2023: Uduaghan urges Buhari to sign Electoral Bill

•Advocates voter education to eradicate vote-buying

Immediate past governor of Delta State, Dr Emmanuel Uduaghan, has called on President Muhammadu Buhari to ratify the Electoral Bill this year ahead of the 2023 general elections.

He, however, added that President  Buhari should play his role only “after the due amendment has been done by the National Assembly.”

Uduaghan made the clarion call on Tuesday while delivering a lecture at the 1st Governor Emmanuel Eweta Uduaghan Annual Public Lecture under the auspices of Prof BIC Ijeomah Centre for Public Policy & Research at the Department of Sociology and Anthropology of University of Nigeria Nsukka (UNN), Enugu State.

The well-delivered and thought-provoking maiden lecture was titled: “Making Nigeria Elections Cleaner, Transparent and Credible.”

The APC Delta South Senatorial candidate, who lost to incumbent Senator James Manager in the just-concluded 2019 general elections, decried the various shortcomings that trailed the last general elections which he described as “still acceptable.”

He opined that to ensure a better electoral outing in 2023, “gradual release of funds for INEC should begin with 2020 appropriation bill and a manual should be developed and used by security agencies for election security management.”

The two-time former governor of Delta State added that “all those arrested for violating the electoral law should be punished expeditiously as a lesson to others,” calling for the establishment of Electoral Offences Tribunal which he said was long overdue.

He urged INEC to be more rigorous and timely in its selection of ad-hoc staff, conduct series of training for them long before the election, allow for the local people to identify partisan officials and checkmate the continuing failure and or sabotage of card reader as well as taking “a second look at the electronic voting and electronic transmission of results.”

On eradicating vote-buying, the former governor called for education and sensitization of the electorate on the longterm effects of the menace of the society.

“With 20 years that Nigeria has practised democratic rule, these ingredients are very much in deficit.

“Overall it does appear that the voters may not always understand what their best interest is and how to ensure that their best interest reflects in the election.

“With a more informed electorate, the rising culture of solicitation and vote buying would not have been so prevalent as we find today during elections.

“The argument that voters sell their votes because of hunger does not hold water. Eventually how much does each get?

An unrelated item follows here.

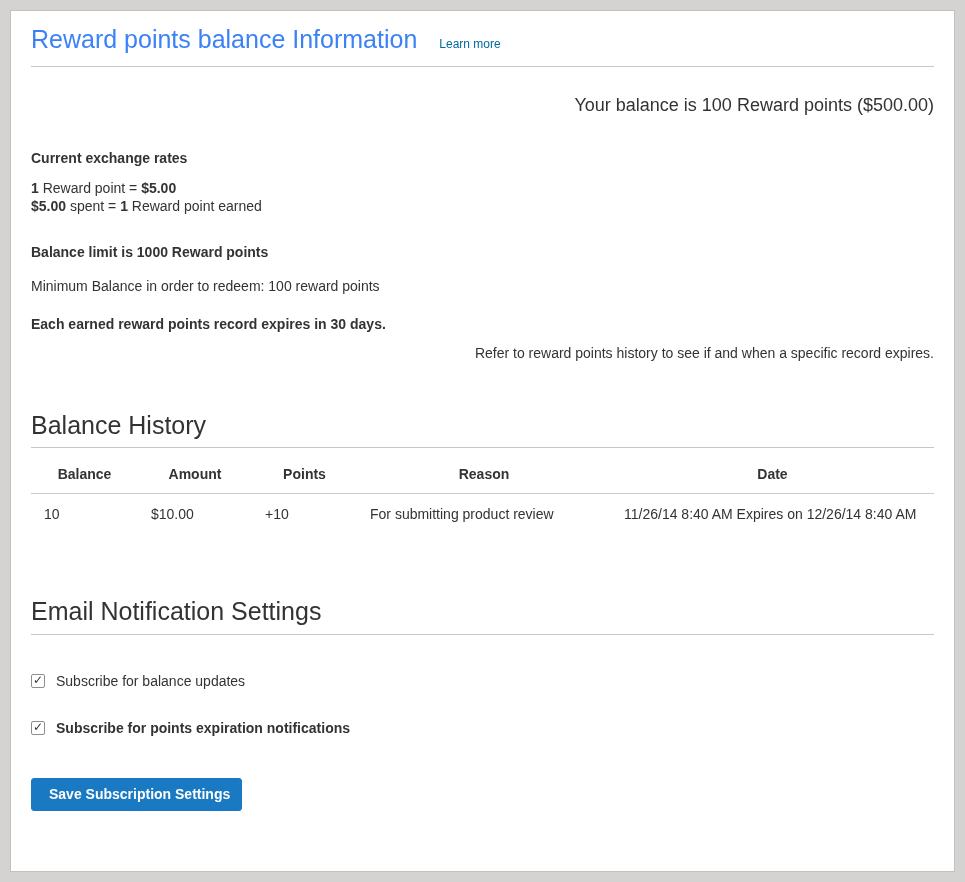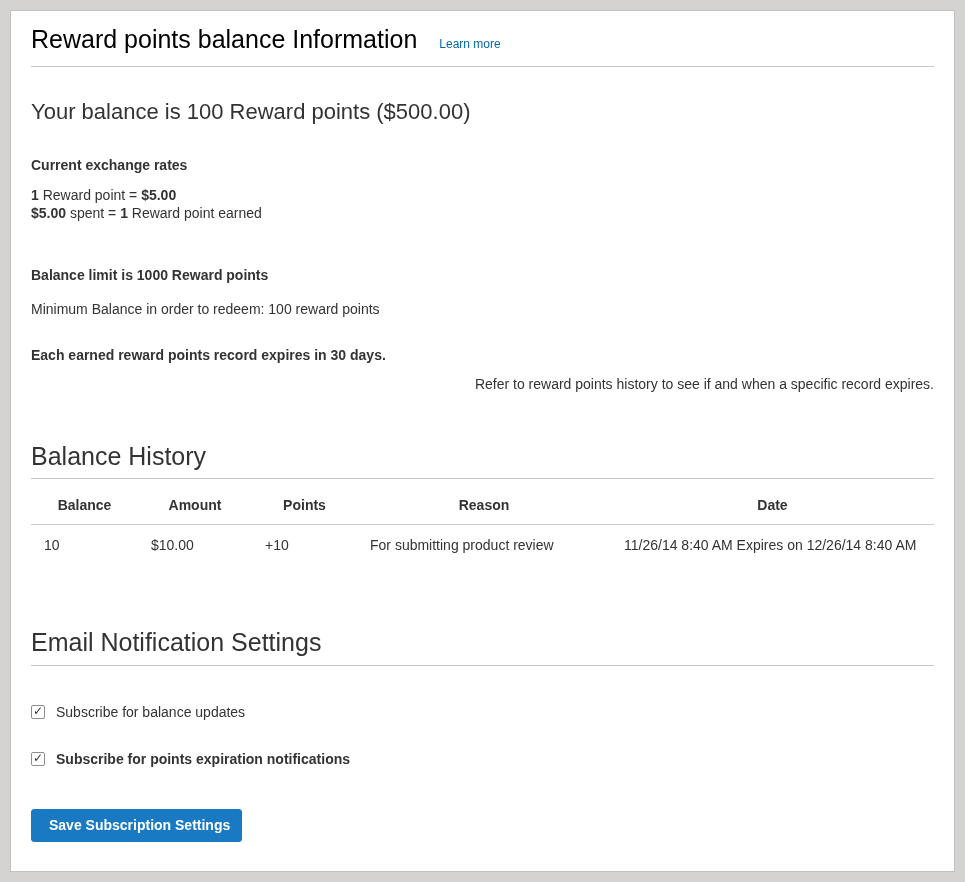"Reward points balance Information" h1 { color: #000000 -> #3b82f6 }
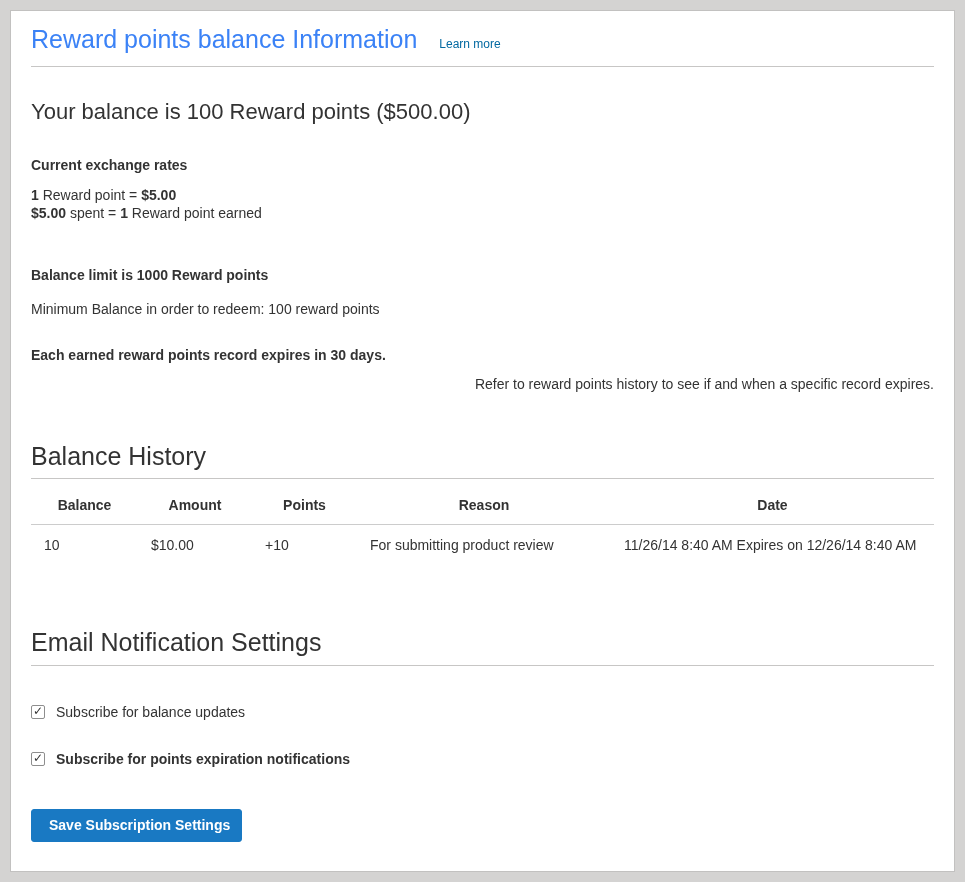"Your balance is 100 Reward" .balance-summary { font-size: 22px -> 18px; margin-top: 34px -> 27px; text-align: none -> right }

Pittance.

“An enlightened electorate will not readily sell their votes because to do so means you are forgoing your right to demand prudent and accountable government: the real democracy dividend.

“And when a politician is buying votes he has calculated that in entering this bargain, he is going to devote considering amount of his time in office recouping what he has spent. And be prepared for the next election and repeat the same thing.

“And so, I am calling for an intensification of voter education. Unless there is voter education that makes people aware of the self-harm in bargaining and selling their votes, we won’t be making as much progress as I think and believe we should.

“I should also say that when votes are sold and bought, the people are outrightly forgoing opportunities for jobs to be created, for infrastructure to be built and for a solid economy to be developed.

“Vote buying corrupts and distorts the most elementary part of electoral politics.

“It was Charles de Gaulle who once remarked that politics is too serious to be left to politicians. This is true when it was said as much as it is true in the politics of Nigeria today.
“Our people, the electorate are easily beguiled. When people are bought with money then they lose the right to complain.
“So the people bear considerable responsibility and we must without belabouring the point stress that government in Nigeria must invest heavily in promoting political education at the grass root.
“The awareness of the people may have improved but awareness without commensurate political education can only go so far.
“The greatest empowerment the people need today is political education,” Uduaghan who attended the event with his wife, Roli, enthused.